### [Aim of the task]
A word-for-word copy of the following listing is needed. Leave out its images.

### [Supplied material]
:::

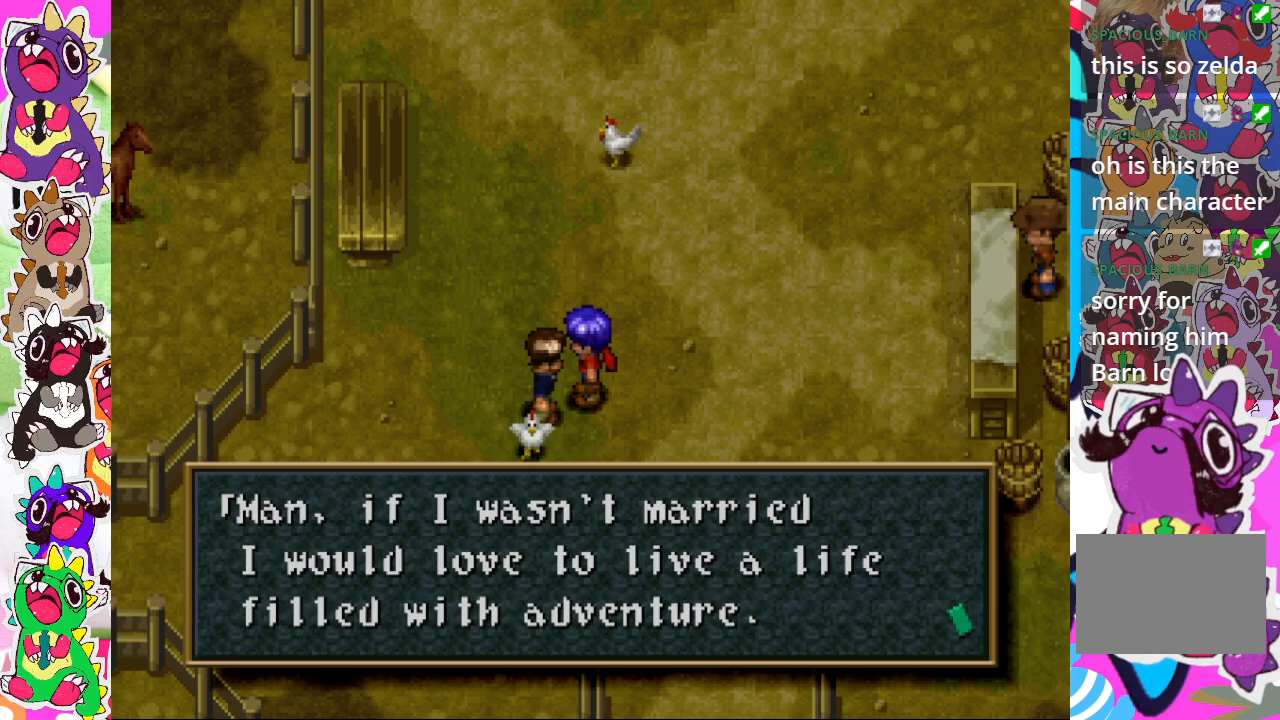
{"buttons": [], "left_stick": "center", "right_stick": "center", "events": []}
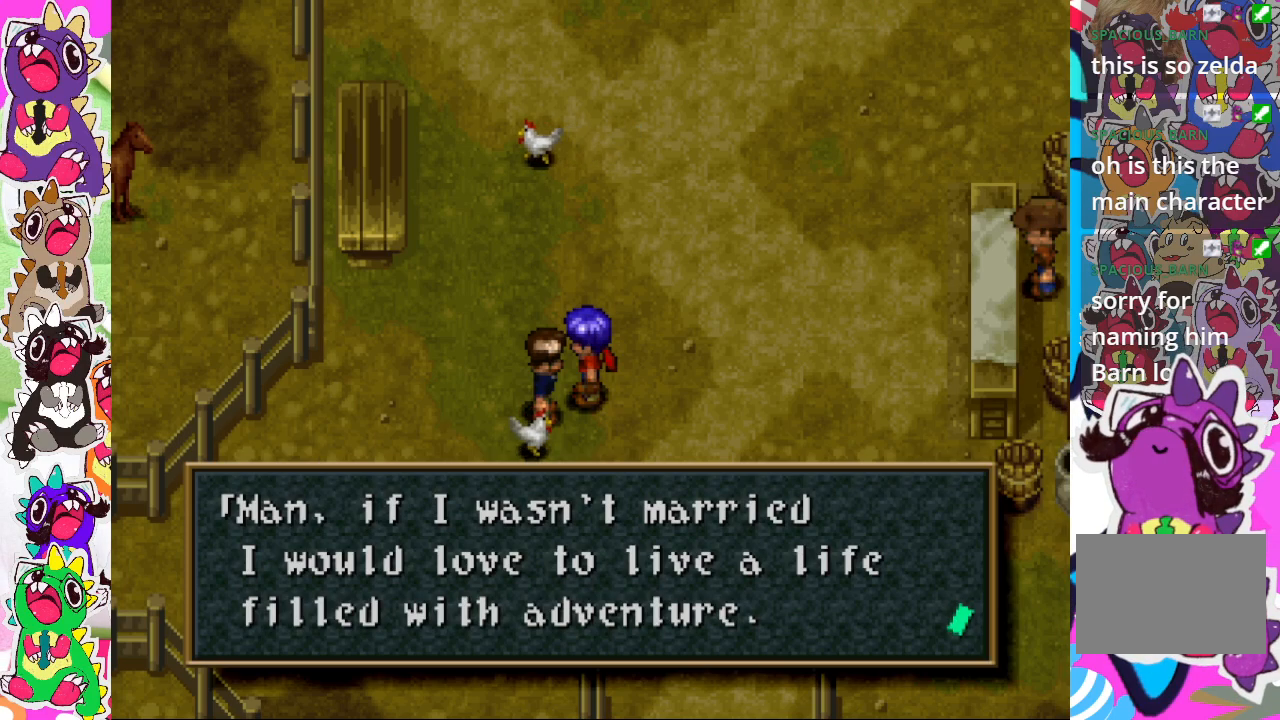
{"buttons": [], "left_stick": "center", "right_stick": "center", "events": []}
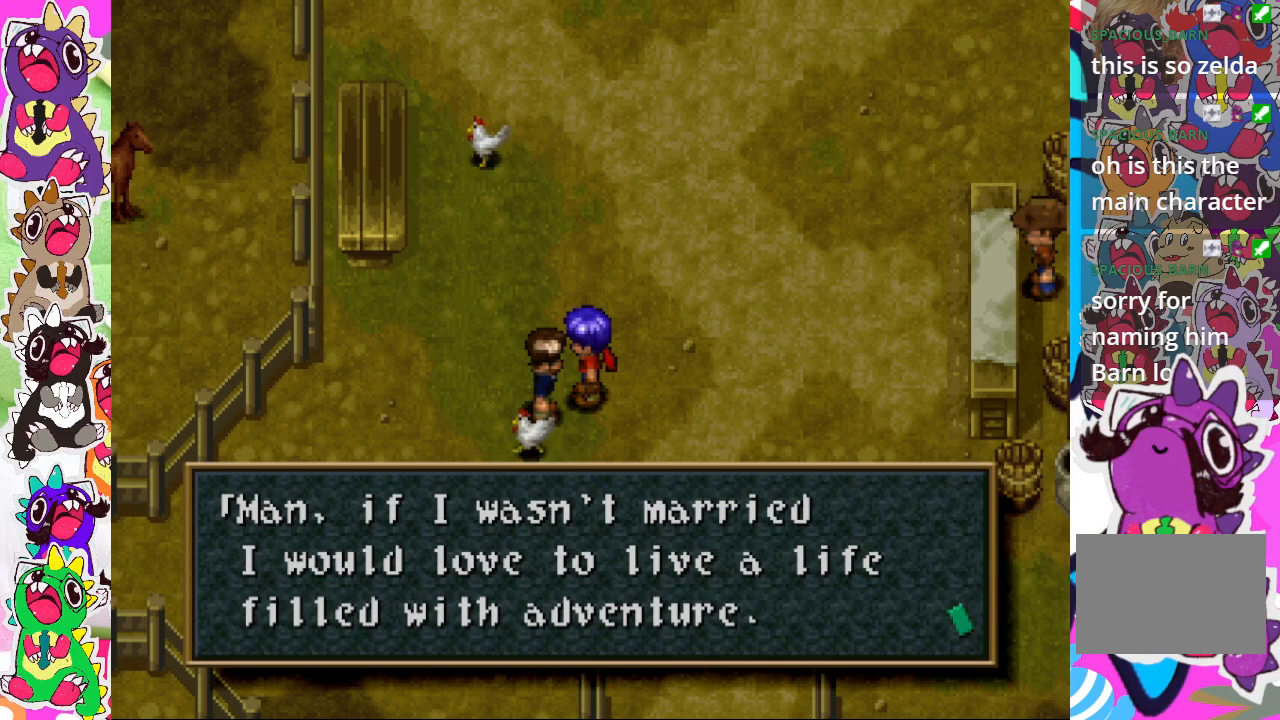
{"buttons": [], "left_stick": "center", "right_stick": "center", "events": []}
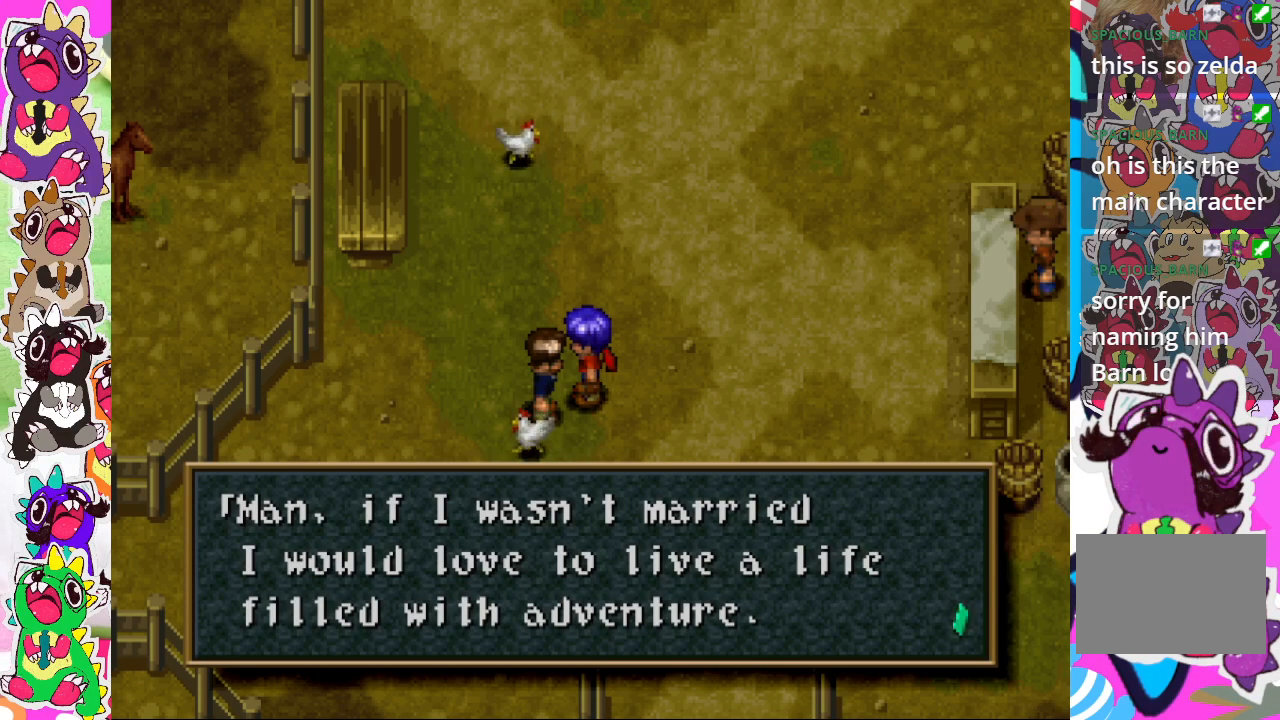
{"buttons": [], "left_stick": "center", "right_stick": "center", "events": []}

:::

### [Output]
{"buttons": [], "left_stick": "center", "right_stick": "center", "events": []}
{"buttons": [], "left_stick": "center", "right_stick": "center", "events": []}
{"buttons": [], "left_stick": "center", "right_stick": "center", "events": []}
{"buttons": [], "left_stick": "center", "right_stick": "center", "events": []}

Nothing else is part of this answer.